Page images and text taken from them
= Beginning of Section =

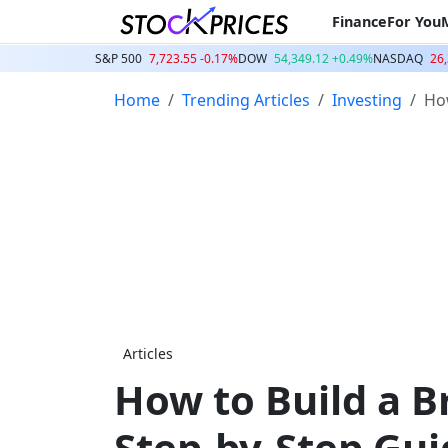
Finance
For You
S&P 500
7,723.55 -0.17%
DOW
54,349.12 +0.49%
NASDAQ
26,
Home
Trending Articles
Investing
How
Articles
How to Build a B
Step-by-Step Gui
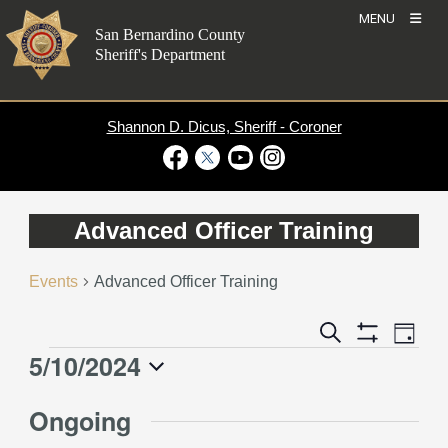
Skip
MENU
to
San Bernardino County
content
Sheriff's Department
Shannon D. Dicus, Sheriff - Coroner
Visit Our Facebook Page
Visit Our Twitter Profile
Visit Our Youtube Channel
Visit Our Instagram Account
Advanced Officer Training
Events
Advanced Officer Training
Event
Events
Search
Day
Views
Show
Search
5/10/2024
Events
Naviga
Filters
and
for
Select
Views
Ongoing
May
date.
Navigation
10,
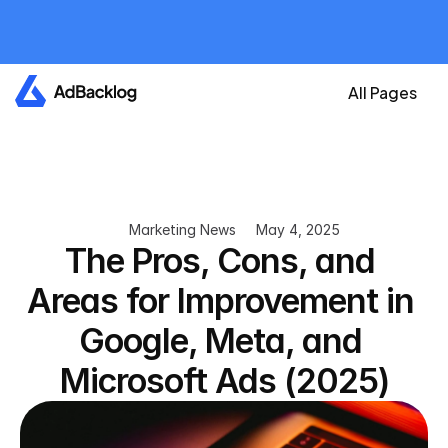
All plans are currently 
free
Create your account now and get an A
All Pages
Marketing News
May 4, 2025
The Pros, Cons, and 
Areas for Improvement in 
Google, Meta, and 
Microsoft Ads (2025)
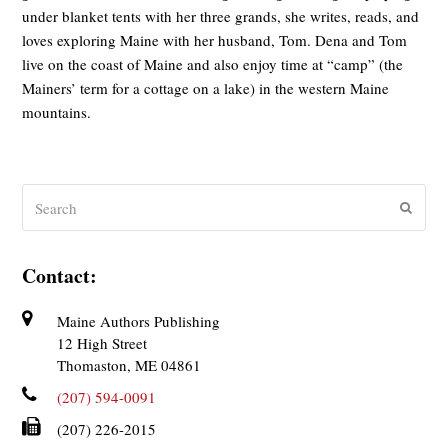
under blanket tents with her three grands, she writes, reads, and
loves exploring Maine with her husband, Tom. Dena and Tom
live on the coast of Maine and also enjoy time at “camp” (the
Mainers’ term for a cottage on a lake) in the western Maine
mountains.
Search
Submit
Contact:
Maine Authors Publishing
12 High Street
Thomaston, ME 04861
(207) 594-0091
(207) 226-2015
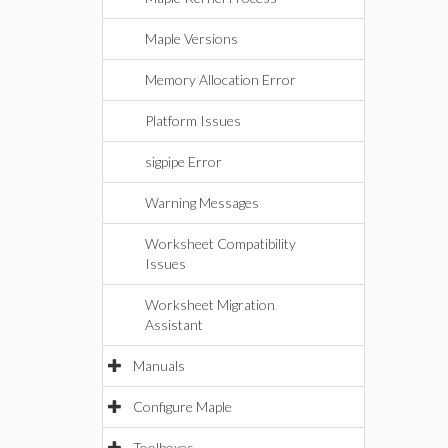
Maple Versions
Memory Allocation Error
Platform Issues
sigpipe Error
Warning Messages
Worksheet Compatibility
Issues
Worksheet Migration
Assistant
Manuals
Configure Maple
Toolboxes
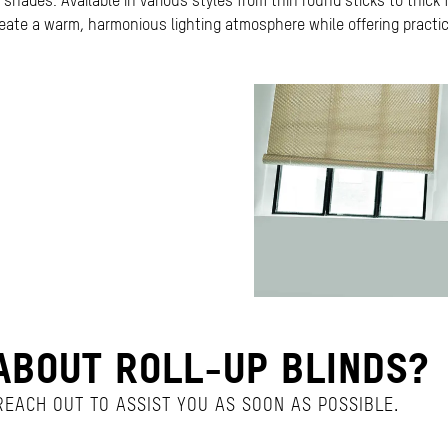
shades. Available in various styles from thin round sticks to thick f
eate a warm, harmonious lighting atmosphere while offering practica
BOUT ROLL-UP BLINDS?
EACH OUT TO ASSIST YOU AS SOON AS POSSIBLE.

= End of Section =

→ **Problem details**
Recast the material's lines from its start through the line containing "Microsoft Ads (2025)", inclusive, as a numbered list without blank lines. Leave the pictures out of the answer.

→ **Worked solution**
1. Finance
2. For You
3. S&P 500
4. 7,723.55 -0.17%
5. DOW
6. 54,349.12 +0.49%
7. NASDAQ
8. 26,
9. Home
10. Trending Articles
11. Investing
12. How
13. Articles
14. How to Build a B
15. Step-by-Step Gui
16. Skip
17. MENU
18. to
19. San Bernardino County
20. content
21. Sheriff's Department
22. Shannon D. Dicus, Sheriff - Coroner
23. Visit Our Facebook Page
24. Visit Our Twitter Profile
25. Visit Our Youtube Channel
26. Visit Our Instagram Account
27. Advanced Officer Training
28. Events
29. Advanced Officer Training
30. Event
31. Events
32. Search
33. Day
34. Views
35. Show
36. Search
37. 5/10/2024
38. Events
39. Naviga
40. Filters
41. and
42. for
43. Select
44. Views
45. Ongoing
46. May
47. date.
48. Navigation
49. 10,
50. All plans are currently 
51. free
52. Create your account now and get an A
53. All Pages
54. Marketing News
55. May 4, 2025
56. The Pros, Cons, and 
57. Areas for Improvement in 
58. Google, Meta, and 
59. Microsoft Ads (2025)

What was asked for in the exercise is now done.